Summer Reading Lists Arrive
Memorial Day is marked by parades, wreath laying, dreams of long days reading in the hammock, and summer reading lists. Several arrived as scheduled, and, as we’ve come to expect, there’s very little overlap among them. Only four titles were mentioned more than once in this round:
The Age of Miracles, Karen Thompson Walker, (Random House, 6/26; BOT Audio; Thorndike Large Print; ebook and audio, OverDrive)
On NYT (Maslin), NPR (Schaub) and WSJ lists
Digital ARC on Edelweiss and NetGalley.The Next Best Thing, Jennifer Weiner, (S&S/Atria, 7/3; S&S Audio)
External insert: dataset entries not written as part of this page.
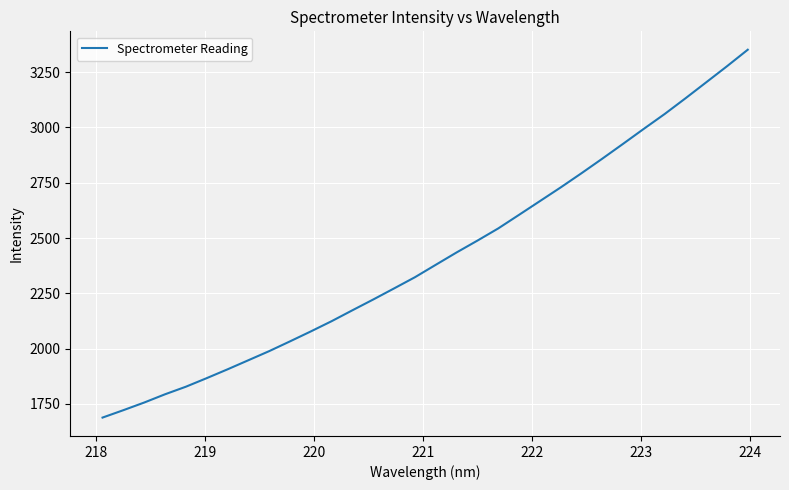

What is the average value?

2411.2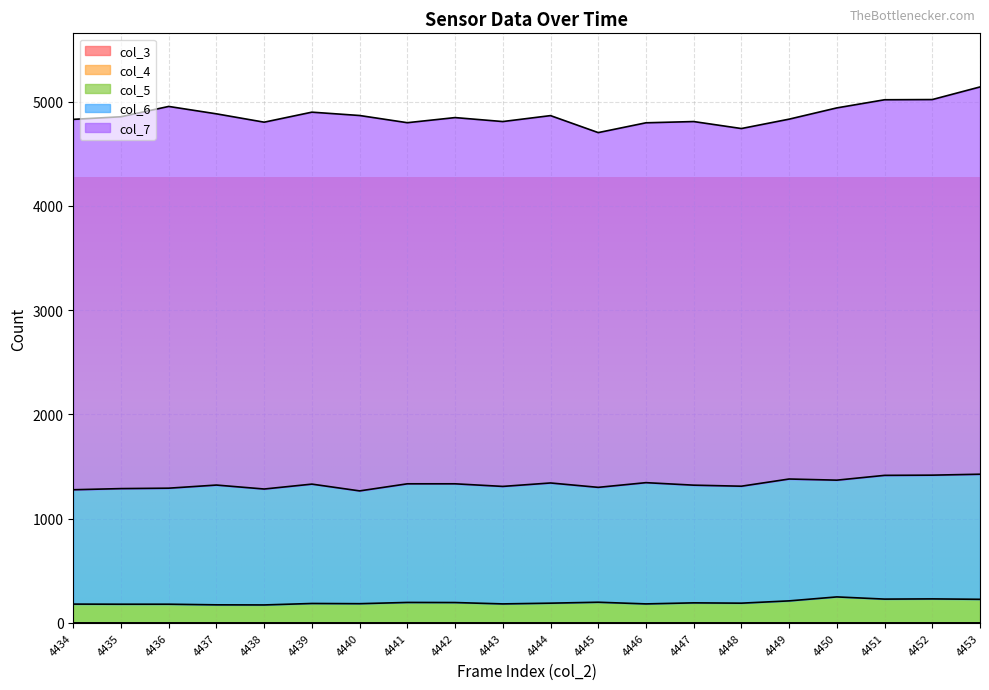

List the labels in order of col_5 value, largest first.

4450, 4452, 4451, 4453, 4449, 4445, 4441, 4442, 4447, 4444, 4448, 4439, 4440, 4443, 4446, 4434, 4435, 4436, 4437, 4438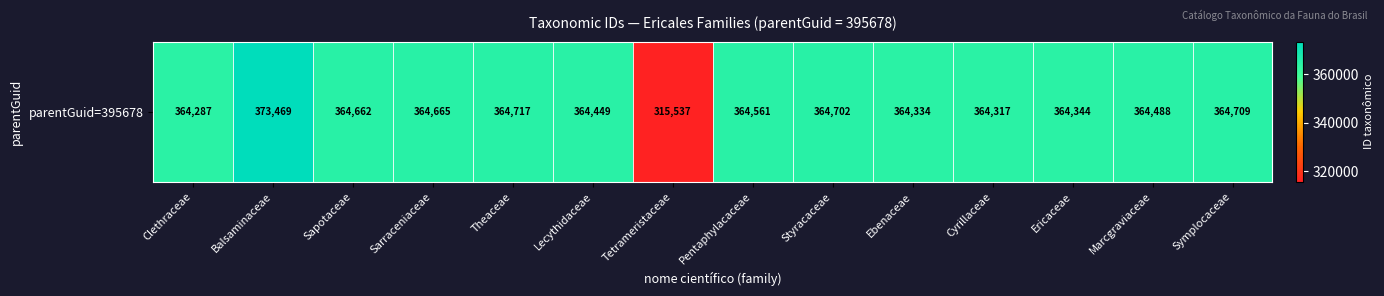

Which category has the highest value across all series?

Balsaminaceae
On USA Today and Good Houskeeping lists
Downloadable from NetGalleyThe Orphanmaster, Jean Zimmerman, (Penguin/Viking, 6/19; Penguin Audio; Thorndike Large Print)
On USA Today and Good Houskeeping lists
Digital ARC on Edelweiss and NetGalleyWhere’d You Go, Bernadette, Maria Semple, (Hachette/Little, Brown, 8/14; Hachette Audio)
On NPR (Schaub) and WSJ lists as well as on Time‘s list of the best ten novels of the year.
Below are the lists:
USA Today — “Summer Books Preview”
Our favorite, because it’s most in tune with the titles we’ve been hearing about on GalleyChat and it is presented in an interactive format (flash cards for readers advisors), although, surprisingly, it misses the big buzz debut of the summer, Karen Thompson Walker’s The Age of Miracles, (Random House, 6/26).
The Wall Street Journal — “Rewriting the Rules of Summer Fiction”
The WSJ contends that several of the summer’s most anticipated novels “combine genres in unexpected ways and subvert long-held narrative conventions.” It’s a good hook, but the phenomenon wasn’t invented this season. The prime examples are The Age of Miracles because it’s “a quiet family drama with science-fiction themes” and Dare Me (Hachette/Regan Arthur, 8/31) by Megan Abbot, dubbed “High-School Noir” because it “turns the frothy world of high-school cheerleading into something truly menacing.”
NPR — 15 Summer Reads Recommended By Booksellers
Unsurprisingly, this is the least buzz-oriented of the lists. NPR has published several other summer reading lists, including Nancy Pearl’s and critic Michael Schaub’s (who is more clued in to buzz; The Age of Miracles is on his). The full roundup of the various NPR lists is here.
New York Times, Janet Maslin — “New Under the Sun: Books for Basking; Granddad, There’s a Head on the Beach and Other Summer Reads
Maslin lavishes the most attention on Hilary Mantel’s Bring Up the Bodies, already a best seller, and includes some quirky titles, (such as the one in the headline, Granddad, There’s a Head on the Beach, a “droll mystery” by Colin Cotterill, Macmillan/Minotaur, 6/18), and some buzz titles (The Age of Miracles). One surprising recommendation; reality-show-creator-cum-talk-show-host Andy Cohen’s Most Talkative (Macmillan/Holt), currently #5 on the NYT hardcover nonfiction best seller list after two weeks. She says he is “as funny as Augusten Burroughs used to be.”
Good Housekeeping — 11 Summer Beach Reads
This list is also in tune with titles we’ve been hearing about on GalleyChat, such as Laura Moriarty’s The Chaperone (Penguin/Riverhead, 6/5) called a “fun romp” by GH. Also on the list, The Orphanmaster, a genre-bending title described as “A thriller, love story, and costume drama in one.” It’s also on USA Today‘s list, under mysteries. Many of you joined us in reading the book and chatting with the author as part of Penguin’s First Flights debut author program. The newly-released trailer features Jean talking about the historical background of the novel.
June 4th, 2012 at 4:26 pm
I HATE “interactive” lists – give me the option of a printable list, at least!